# John Paul Jones composing an opera



## Lunasong (Mar 15, 2011)

John Paul Jones is currently working on an opera based on The Ghost Sonata by Swedish playwright August Strindberg, but admits the project is a daunting task.

Speaking to Red Carpet News after the London premier of Philip Glass' opera The Perfect American, Jones revealed his love for the genre, saying, "It's unlike anything else. It's the emotion, the passion... and I'm writing an opera myself so I have to say that."

The bassist is currently half-way through writing the first act, and when asked about the challenges of putting together an opera, he replied, "The sheer scale of it, I think. I'm probably about to find out what the challenges are."

A favourite of Ingmar Bergman's, The Ghost Sonata play mixes the surreal and the domestic, with ghosts roaming through a Stockholm apartment building. It first premiered in January 1908.

━━━━━━━━

Continue the post about John Paul Jones writing an opera, picking up after its final sentence.

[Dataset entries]

━━━━━━━━

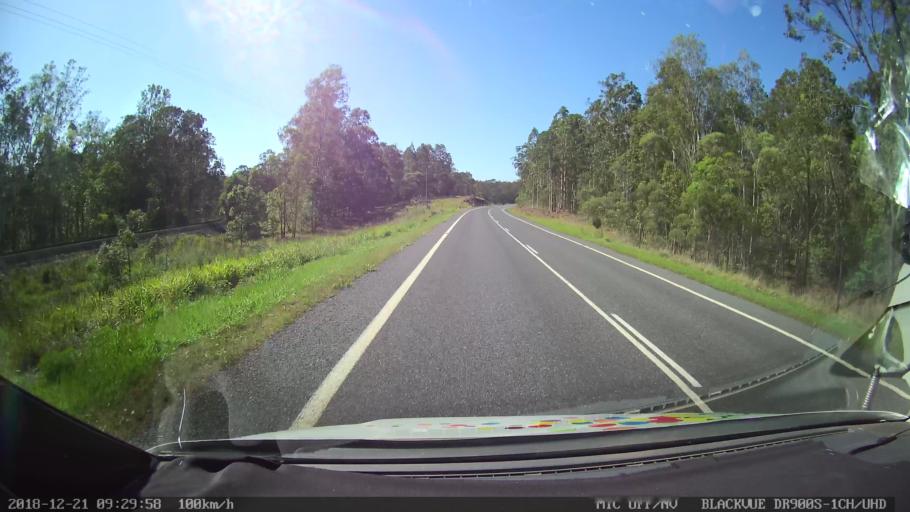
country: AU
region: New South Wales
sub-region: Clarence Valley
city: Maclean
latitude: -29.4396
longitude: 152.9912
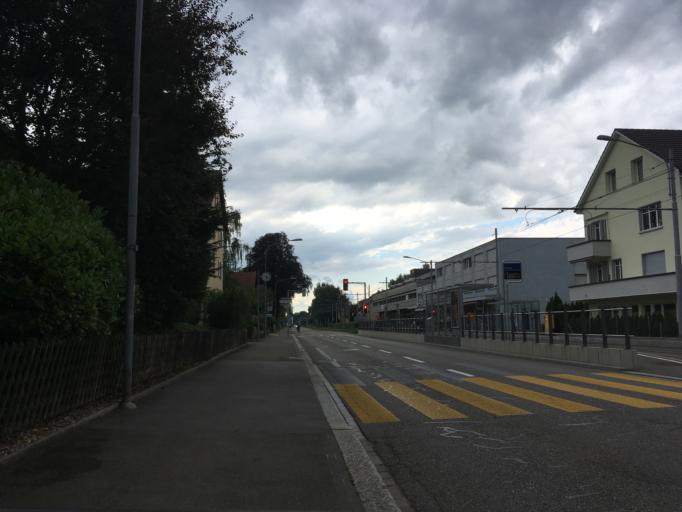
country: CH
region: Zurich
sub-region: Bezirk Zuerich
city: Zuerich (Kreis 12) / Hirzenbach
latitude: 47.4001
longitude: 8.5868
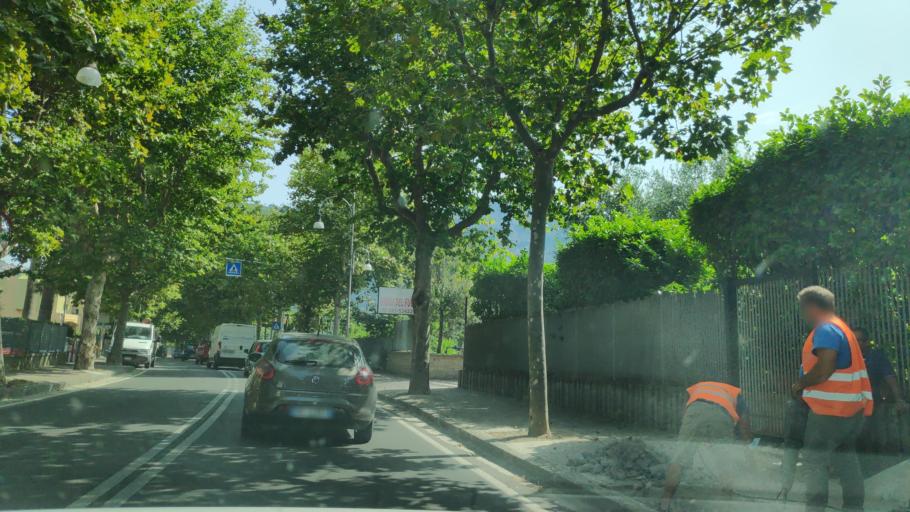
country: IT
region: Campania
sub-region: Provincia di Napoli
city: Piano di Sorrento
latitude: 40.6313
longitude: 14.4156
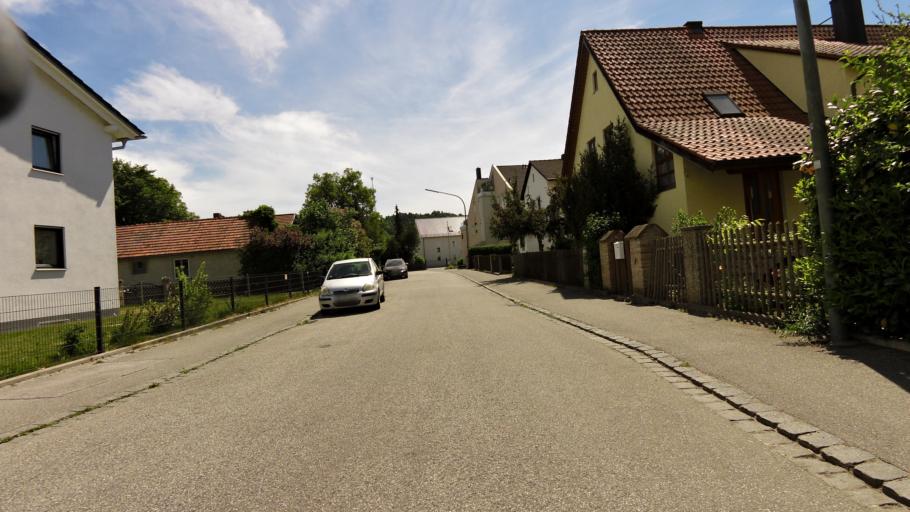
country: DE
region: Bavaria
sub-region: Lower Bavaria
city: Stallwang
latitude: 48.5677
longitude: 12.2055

━━━━━━━━

SOLVED EXERCISE:
Although still best known for his work with Led Zeppelin, Jones roamed widely before, during and after his time with the band. Over the past 30 years, he has collaborated with artists as diverse as REM, Diamanda Galás, Foo Fighters, Gillian Welch, and the Norwegian avant-gardists Supersilent. These days, Jones said, he only has time "to do little gigs that I don't have to prepare too much for."

The multi-instrumentalist, composer, and arranger was collaborating with Gerald Thomas and Amanda Holden in 2011 to compose an opera based on the Isabel Allende short story, "The Judge's Wife," but that project has now been put aside.

Jones had an on-stage role in the Royal Opera's 2011 production of Anna Nicole.


----------



## Geo Dude (May 22, 2013)

Interesting news, this. Thanks.


----------



## Hoffmann (Jun 10, 2013)

FYI, another rocker who is an opera fanatic: New York punk artist Patti Smith.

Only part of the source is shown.